■ Listed records:
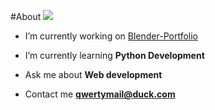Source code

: #About
<img src="https://github.com/QwertyIsCoding/QwertyIsCoding/blob/main/Untitled.gif?raw=true"/>

- I’m currently working on [Blender-Portfolio](https://github.com/QwertyIsCoding/Blender-Portfolio)

- I’m currently learning **Python Development**

- Ask me about **Web development**

- Contact me **qwertymail@duck.com**

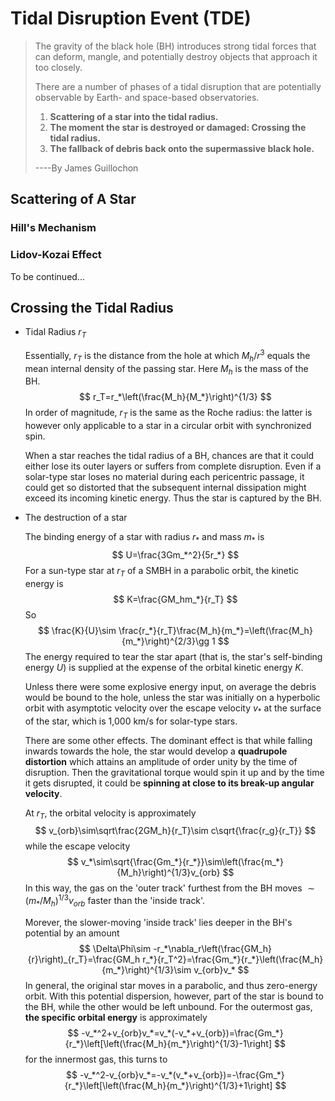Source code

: # Tidal Disruption Event (TDE)

> The gravity of the black hole (BH) introduces strong tidal forces that can deform, mangle, and potentially destroy objects that approach it too closely.
>
> There are a number of phases of a tidal disruption that are potentially observable by Earth- and space-based observatories.
>
> 1. **Scattering of a star into the tidal radius.**
> 2. **The moment the star is destroyed or damaged: Crossing the tidal radius.**
> 3. **The fallback of debris back onto the supermassive black hole.**
>
> ----By James Guillochon

## Scattering of A Star

### Hill's Mechanism

### Lidov-Kozai Effect

To be continued...

## Crossing the Tidal Radius

- Tidal Radius $r_T$

  Essentially, $r_T$ is the distance from the hole at which $M_h/ r^3$ equals the mean internal density of the passing star. Here $M_h$ is the mass of the BH.
  $$
  r_T=r_*\left(\frac{M_h}{M_*}\right)^{1/3}
  $$
  In order of magnitude, $r_T$ is the same as the Roche radius: the latter is however only applicable to a star in a circular orbit with synchronized spin.

  When a star reaches the tidal radius of a BH, chances are that it could either lose its outer layers or suffers from complete disruption. Even if a solar-type star loses no material during each pericentric passage, it could get so distorted that the subsequent internal dissipation might exceed its incoming kinetic energy. Thus the star is captured by the BH.

- The destruction of a star

  The binding energy of a star with radius $r_*$ and mass $m_*$ is
  $$
  U=\frac{3Gm_*^2}{5r_*}
  $$
  For a sun-type star at $r_T$ of a SMBH in a parabolic orbit, the kinetic energy is
  $$
  K=\frac{GM_hm_*}{r_T}
  $$
  So
  $$
  \frac{K}{U}\sim \frac{r_*}{r_T}\frac{M_h}{m_*}=\left(\frac{M_h}{m_*}\right)^{2/3}\gg 1
  $$
  The energy required to tear the star apart (that is, the star's self-binding energy $U$) is supplied at the expense of the orbital kinetic energy $K$.

  Unless there were some explosive energy input, on average the debris would be bound to the hole, unless the star was initially on a hyperbolic orbit with asymptotic velocity over the escape velocity $v_*$ at the surface of the star, which is 1,000 km/s for solar-type stars.

  There are some other effects. The dominant effect is that while falling inwards towards the hole, the star would develop a **quadrupole distortion** which attains an amplitude of order unity by the time of disruption. Then the gravitational torque would spin it up and by the time it gets disrupted, it could be **spinning at close to its break-up angular velocity**.

  At $r_T$, the orbital velocity is approximately
  $$
  v_{orb}\sim\sqrt\frac{2GM_h}{r_T}\sim c\sqrt{\frac{r_g}{r_T}}
  $$
  while the escape velocity
  $$
  v_*\sim\sqrt{\frac{Gm_*}{r_*}}\sim\left(\frac{m_*}{M_h}\right)^{1/3}v_{orb}
  $$
   In this way, the gas on the 'outer track' furthest from the BH moves $\sim\left({m_*}/{M_h}\right)^{1/3}v_{orb}$ faster than the 'inside track'.

  Morever, the slower-moving 'inside track' lies deeper in the BH's potential by an amount
  $$
  \Delta\Phi\sim -r_*\nabla_r\left(\frac{GM_h}{r}\right)_{r_T}=\frac{GM_h r_*}{r_T^2}=\frac{Gm_*}{r_*}\left(\frac{M_h}{m_*}\right)^{1/3}\sim v_{orb}v_*
  $$
  In general, the original star moves in a parabolic, and thus zero-energy orbit. With this potential dispersion, however, part of the star is bound to the BH, while the other would be left unbound. For the outermost gas, **the specific orbital energy** is approximately
  $$
  -v_*^2+v_{orb}v_*=v_*(-v_*+v_{orb})=\frac{Gm_*}{r_*}\left[\left(\frac{M_h}{m_*}\right)^{1/3}-1\right]
  $$
  for the innermost gas, this turns to
  $$
  -v_*^2-v_{orb}v_*=-v_*(v_*+v_{orb})=-\frac{Gm_*}{r_*}\left[\left(\frac{M_h}{m_*}\right)^{1/3}+1\right]
  $$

■ Task: In the listing, reproduce the stretch from the line containing "it too closely." through the line containing "Crossing the tidal radius.**", replacing "potentially" with "possibly" and leaving everything else unchanged.

■ Completed task:
> The gravity of the black hole (BH) introduces strong tidal forces that can deform, mangle, and possibly destroy objects that approach it too closely.
>
> There are a number of phases of a tidal disruption that are possibly observable by Earth- and space-based observatories.
>
> 1. **Scattering of a star into the tidal radius.**
> 2. **The moment the star is destroyed or damaged: Crossing the tidal radius.**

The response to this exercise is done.